Le taux d'emploi devrait également progresser dans le secteur public, puisque la loi crée un fonds spécifique pour les trois fonctions publiques (Etat, territoriale, hospitalière). Cela dit, il faut noter qu'une embauche sur deux de travailleur handicapé se fait dans une entreprise de moins de 20 salariés et que ce chiffre augmente depuis des années. Or, ces entreprises ne sont pas soumises à l'obligation d'emploi. Cela prouve bien que l'insertion fonctionne au-delà des contraintes législatives et réglementaires.

E & C : Dans la mesure où il faudra travailler plus longtemps avant de partir en retraite, les efforts ne doivent-ils pas porter, en priorité, sur le maintien dans l'emploi - notamment par l'aménagement de poste ou le reclassement - des personnes handicapées ?

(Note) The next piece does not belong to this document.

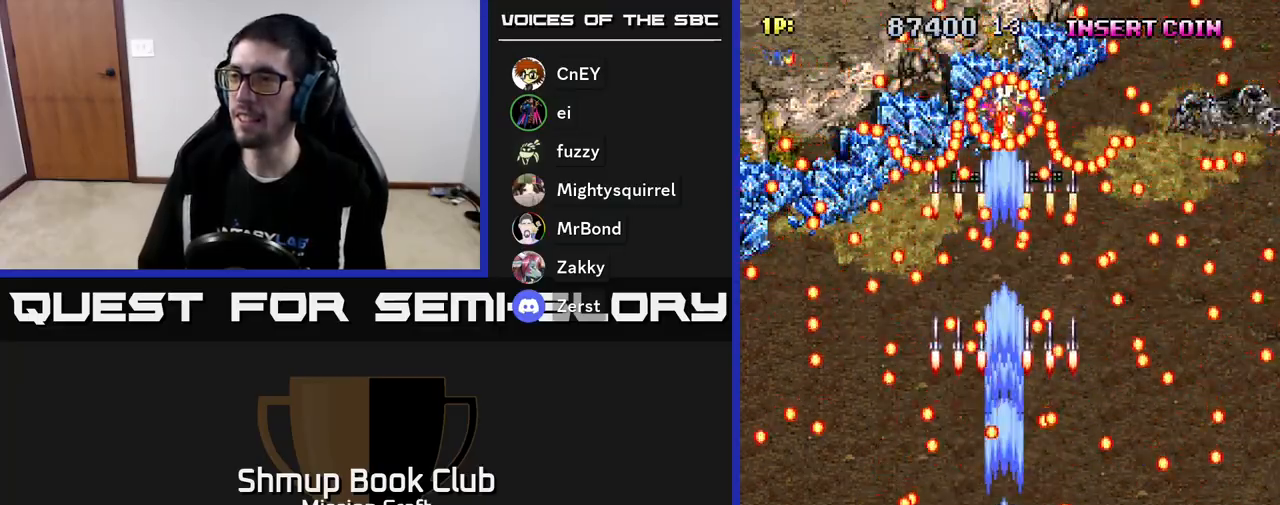
{"buttons": ["R2"], "left_stick": "center", "events": [[50, "DPAD_LEFT", "down"], [100, "DPAD_UP", "down"], [133, "DPAD_LEFT", "up"], [217, "DPAD_UP", "up"], [417, "DPAD_RIGHT", "down"], [500, "DPAD_RIGHT", "up"]]}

J. B. : C'est, en effet, extrêmement important, surtout quand on sait que 83 % des travailleurs handicapés le deviennent au cours de leur vie - du fait d'accidents, de maladies ou de l'usure au travail. Mais le maintien dans l'emploi est difficile à organiser : il oblige, compte tenu des contraintes juridiques, à agir de façon anticipée et demande à faire travailler ensemble un grand nombre d'acteurs : médecin du travail, médecin-conseil, chef d'entreprise... Les résultats atteints aujourd'hui sont en progression. De nombreux efforts doivent encore être accomplis par les acteurs de la prévention, de la santé au travail et du reclassement pour limiter l'exclusion du marché du travail. La sortie du chômage est difficile pour le public valide, elle l'est encore davantage pour les personnes handicapées. Même si le maintien dans l'emploi a un coût parfois élevé, c'est un coût moindre que celui d'une personne au chômage.

La part de l'autre, Eric-Emmanuel Schmitt, Livre de poche, 2003.

La traversée de la nuit, Geneviève Anthonioz de Gaulle, Points poche, 2001.

Mon pays réinventé, Isabel Allende, LGF poche, 2003.

parcours

Jacques Baudez a travaillé dans les ressources humaines au sein du groupe Unilever, avant de rejoindre l'Agefiph (Fonds pour l'insertion professionnelle des personnes handicapées), en 1997.

D'abord chargé de mission à la direction technique, il est devenu responsable du département des études et de la prospective, dont la dernière réalisation est l'Atlas national 2005-L'emploi et l'insertion professionnelle des personnes handicapées (consultable sur le site de l'Agefiph : www.agefiph.fr).